::: PROVIDED DATA :::

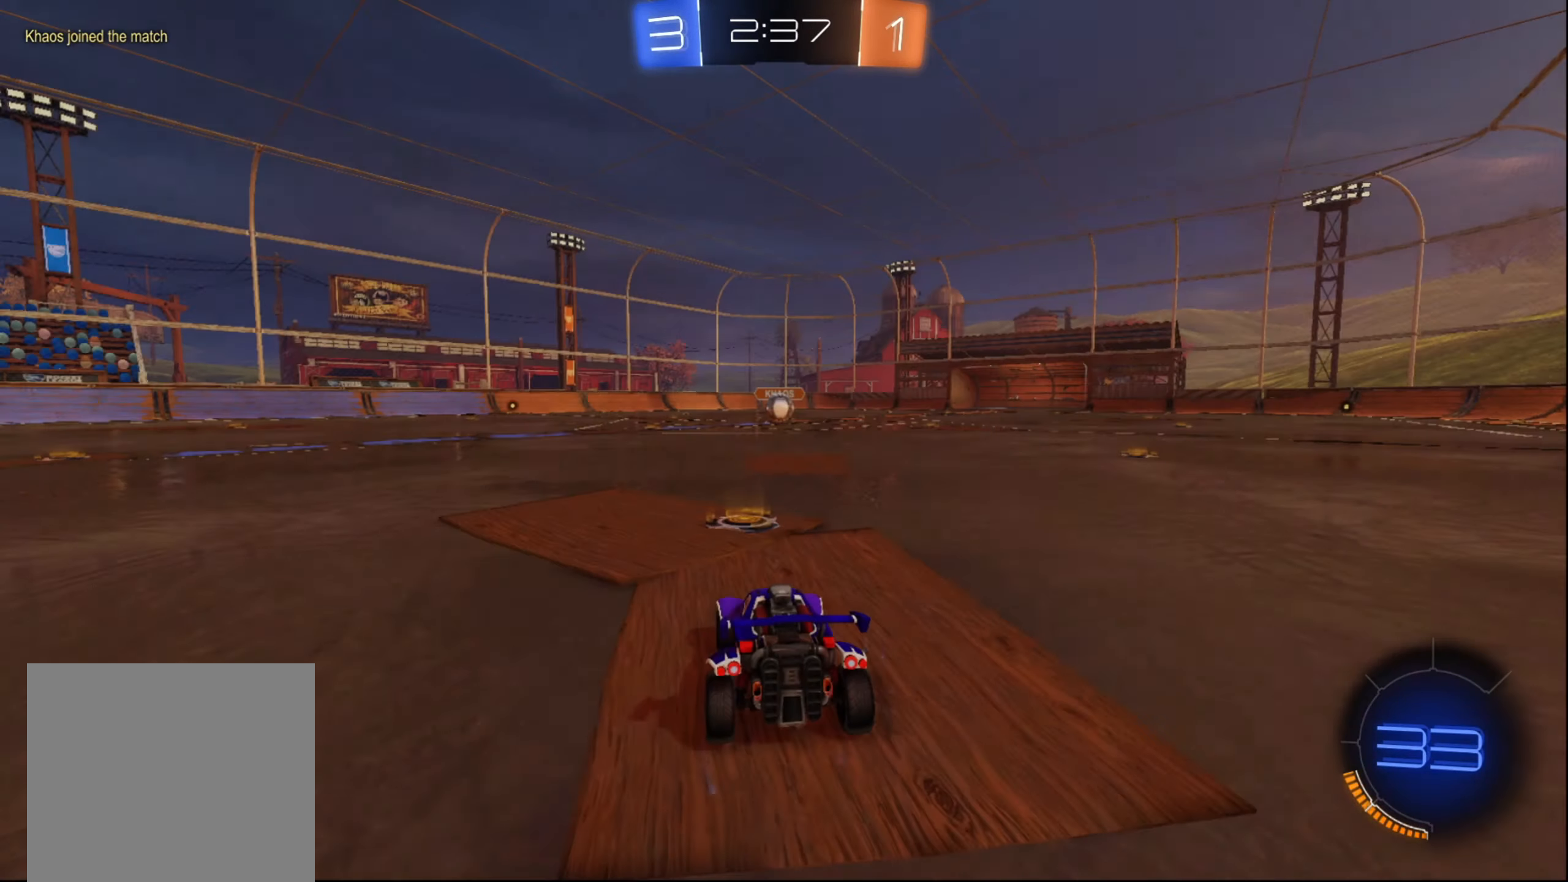
{"buttons": ["L1"], "left_stick": "center", "right_stick": "center", "events": [[383, "L1", "down"]]}
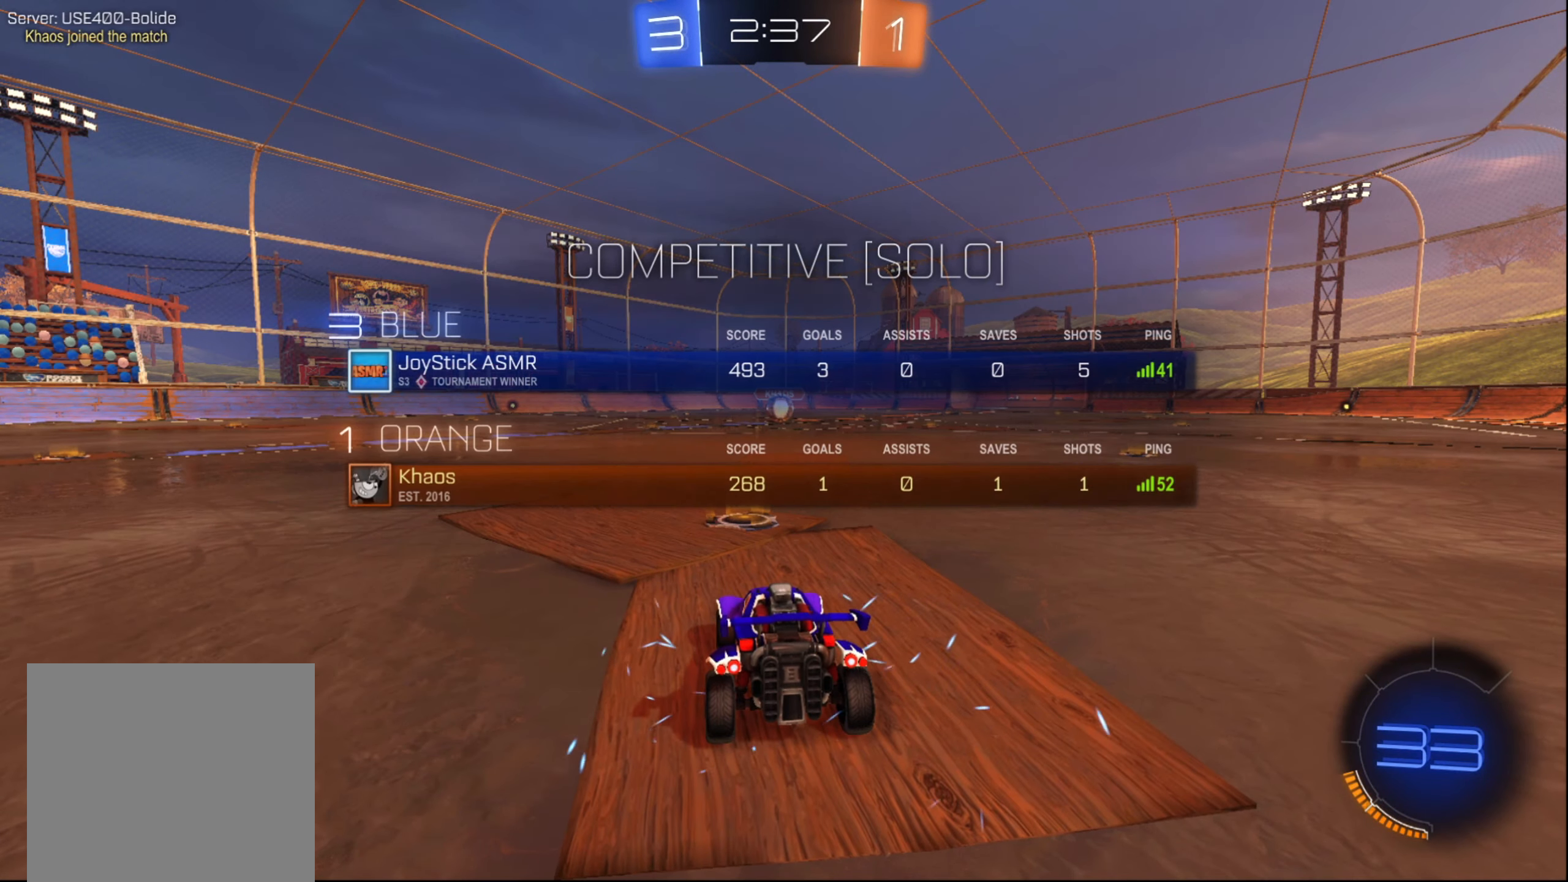
{"buttons": ["L1"], "left_stick": "up-right", "right_stick": "center", "events": [[16, "left_stick", "left"], [116, "left_stick", "down-left"], [333, "left_stick", "down-right"], [433, "left_stick", "up-right"]]}
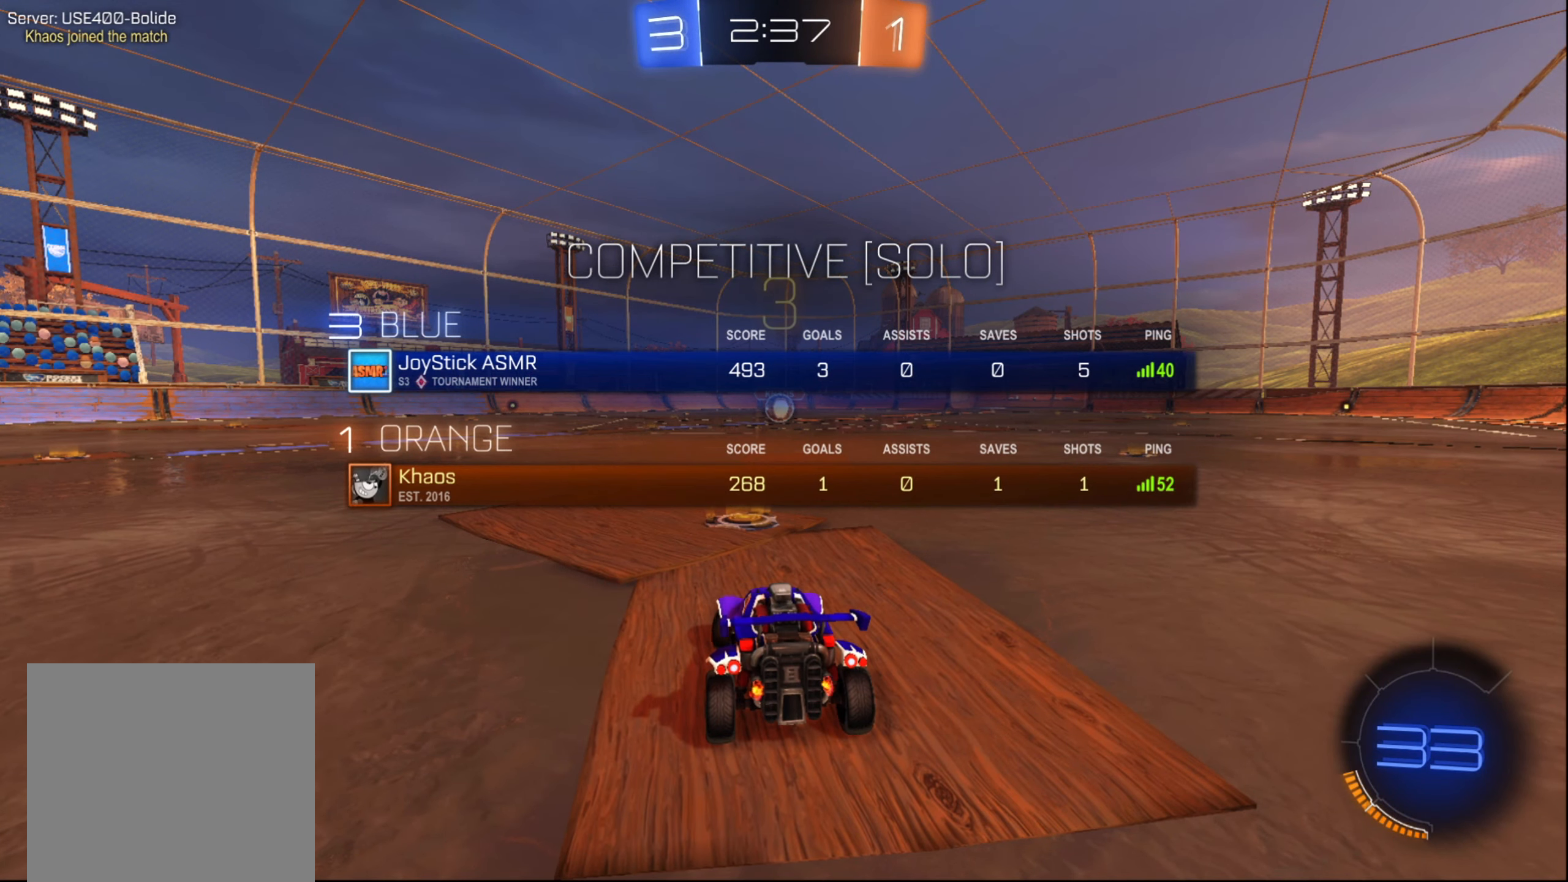
{"buttons": ["L1"], "left_stick": "down-right", "right_stick": "center", "events": [[66, "left_stick", "up-left"], [116, "left_stick", "left"], [333, "left_stick", "down-left"], [483, "left_stick", "down-right"]]}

:::

WHAT YOU ARE ASKED TO DO → Reproduce the listing above exactly, without a single picture.

OUTPUT OF THE TASK →
{"buttons": ["L1"], "left_stick": "center", "right_stick": "center", "events": [[383, "L1", "down"]]}
{"buttons": ["L1"], "left_stick": "up-right", "right_stick": "center", "events": [[16, "left_stick", "left"], [116, "left_stick", "down-left"], [333, "left_stick", "down-right"], [433, "left_stick", "up-right"]]}
{"buttons": ["L1"], "left_stick": "down-right", "right_stick": "center", "events": [[66, "left_stick", "up-left"], [116, "left_stick", "left"], [333, "left_stick", "down-left"], [483, "left_stick", "down-right"]]}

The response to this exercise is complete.